→ **Task instructions**
For the entries that follow, restate word for word the line containing "6. **📋 今日宜忌指导** - 行为建议 ← 新增", the line containing "- ✅ HybridIdentityView.test.tsx", and every line that lies between them.

→ **Exercise inputs**
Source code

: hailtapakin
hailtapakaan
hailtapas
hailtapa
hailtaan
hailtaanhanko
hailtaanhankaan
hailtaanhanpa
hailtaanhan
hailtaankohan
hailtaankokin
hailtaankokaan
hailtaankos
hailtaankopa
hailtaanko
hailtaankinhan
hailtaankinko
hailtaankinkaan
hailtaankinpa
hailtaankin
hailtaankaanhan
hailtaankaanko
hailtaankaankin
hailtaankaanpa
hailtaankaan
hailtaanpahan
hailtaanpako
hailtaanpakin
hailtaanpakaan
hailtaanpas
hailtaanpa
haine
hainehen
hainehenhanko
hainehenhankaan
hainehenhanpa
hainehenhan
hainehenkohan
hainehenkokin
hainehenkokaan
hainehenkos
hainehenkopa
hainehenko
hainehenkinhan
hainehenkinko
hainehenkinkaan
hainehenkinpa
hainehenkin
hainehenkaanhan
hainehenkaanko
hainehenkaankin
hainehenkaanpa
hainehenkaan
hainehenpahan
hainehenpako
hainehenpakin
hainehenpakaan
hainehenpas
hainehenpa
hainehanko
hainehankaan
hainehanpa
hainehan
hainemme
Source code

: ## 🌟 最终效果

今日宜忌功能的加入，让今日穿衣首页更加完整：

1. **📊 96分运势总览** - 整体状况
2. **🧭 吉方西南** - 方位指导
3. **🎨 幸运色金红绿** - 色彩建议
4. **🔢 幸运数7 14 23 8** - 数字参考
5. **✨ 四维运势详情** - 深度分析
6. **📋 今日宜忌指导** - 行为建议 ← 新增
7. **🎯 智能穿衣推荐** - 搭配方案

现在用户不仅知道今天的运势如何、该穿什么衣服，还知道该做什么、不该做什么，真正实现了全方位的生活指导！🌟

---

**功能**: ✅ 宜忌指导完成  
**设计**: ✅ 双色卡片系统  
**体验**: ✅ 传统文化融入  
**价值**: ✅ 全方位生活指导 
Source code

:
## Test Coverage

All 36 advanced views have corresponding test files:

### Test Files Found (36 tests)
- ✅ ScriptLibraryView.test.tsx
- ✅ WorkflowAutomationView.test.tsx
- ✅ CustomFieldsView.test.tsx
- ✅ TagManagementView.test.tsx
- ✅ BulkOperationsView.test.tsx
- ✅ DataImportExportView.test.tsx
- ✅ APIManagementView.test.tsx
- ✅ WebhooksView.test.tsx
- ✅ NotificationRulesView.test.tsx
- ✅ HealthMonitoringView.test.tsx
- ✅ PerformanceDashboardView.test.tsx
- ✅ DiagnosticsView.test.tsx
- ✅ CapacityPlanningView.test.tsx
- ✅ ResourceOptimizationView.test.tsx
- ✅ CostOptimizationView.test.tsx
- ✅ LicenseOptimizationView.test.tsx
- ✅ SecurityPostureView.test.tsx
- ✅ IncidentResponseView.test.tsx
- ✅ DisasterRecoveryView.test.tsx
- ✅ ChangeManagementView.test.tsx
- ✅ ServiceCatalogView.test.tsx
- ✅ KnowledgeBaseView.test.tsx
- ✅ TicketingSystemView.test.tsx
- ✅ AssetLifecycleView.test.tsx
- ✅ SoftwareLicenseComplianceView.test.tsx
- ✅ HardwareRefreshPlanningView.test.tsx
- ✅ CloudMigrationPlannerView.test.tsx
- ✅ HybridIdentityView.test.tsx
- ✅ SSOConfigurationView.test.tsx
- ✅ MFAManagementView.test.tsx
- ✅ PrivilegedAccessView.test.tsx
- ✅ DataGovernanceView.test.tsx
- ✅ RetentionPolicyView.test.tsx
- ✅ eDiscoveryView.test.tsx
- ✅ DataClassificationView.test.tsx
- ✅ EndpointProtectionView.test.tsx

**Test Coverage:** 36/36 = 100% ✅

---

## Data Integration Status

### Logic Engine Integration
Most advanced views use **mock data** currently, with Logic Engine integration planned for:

→ **Answer box**
6. **📋 今日宜忌指导** - 行为建议 ← 新增
7. **🎯 智能穿衣推荐** - 搭配方案

现在用户不仅知道今天的运势如何、该穿什么衣服，还知道该做什么、不该做什么，真正实现了全方位的生活指导！🌟

---

**功能**: ✅ 宜忌指导完成  
**设计**: ✅ 双色卡片系统  
**体验**: ✅ 传统文化融入  
**价值**: ✅ 全方位生活指导 
Source code

:
## Test Coverage

All 36 advanced views have corresponding test files:

### Test Files Found (36 tests)
- ✅ ScriptLibraryView.test.tsx
- ✅ WorkflowAutomationView.test.tsx
- ✅ CustomFieldsView.test.tsx
- ✅ TagManagementView.test.tsx
- ✅ BulkOperationsView.test.tsx
- ✅ DataImportExportView.test.tsx
- ✅ APIManagementView.test.tsx
- ✅ WebhooksView.test.tsx
- ✅ NotificationRulesView.test.tsx
- ✅ HealthMonitoringView.test.tsx
- ✅ PerformanceDashboardView.test.tsx
- ✅ DiagnosticsView.test.tsx
- ✅ CapacityPlanningView.test.tsx
- ✅ ResourceOptimizationView.test.tsx
- ✅ CostOptimizationView.test.tsx
- ✅ LicenseOptimizationView.test.tsx
- ✅ SecurityPostureView.test.tsx
- ✅ IncidentResponseView.test.tsx
- ✅ DisasterRecoveryView.test.tsx
- ✅ ChangeManagementView.test.tsx
- ✅ ServiceCatalogView.test.tsx
- ✅ KnowledgeBaseView.test.tsx
- ✅ TicketingSystemView.test.tsx
- ✅ AssetLifecycleView.test.tsx
- ✅ SoftwareLicenseComplianceView.test.tsx
- ✅ HardwareRefreshPlanningView.test.tsx
- ✅ CloudMigrationPlannerView.test.tsx
- ✅ HybridIdentityView.test.tsx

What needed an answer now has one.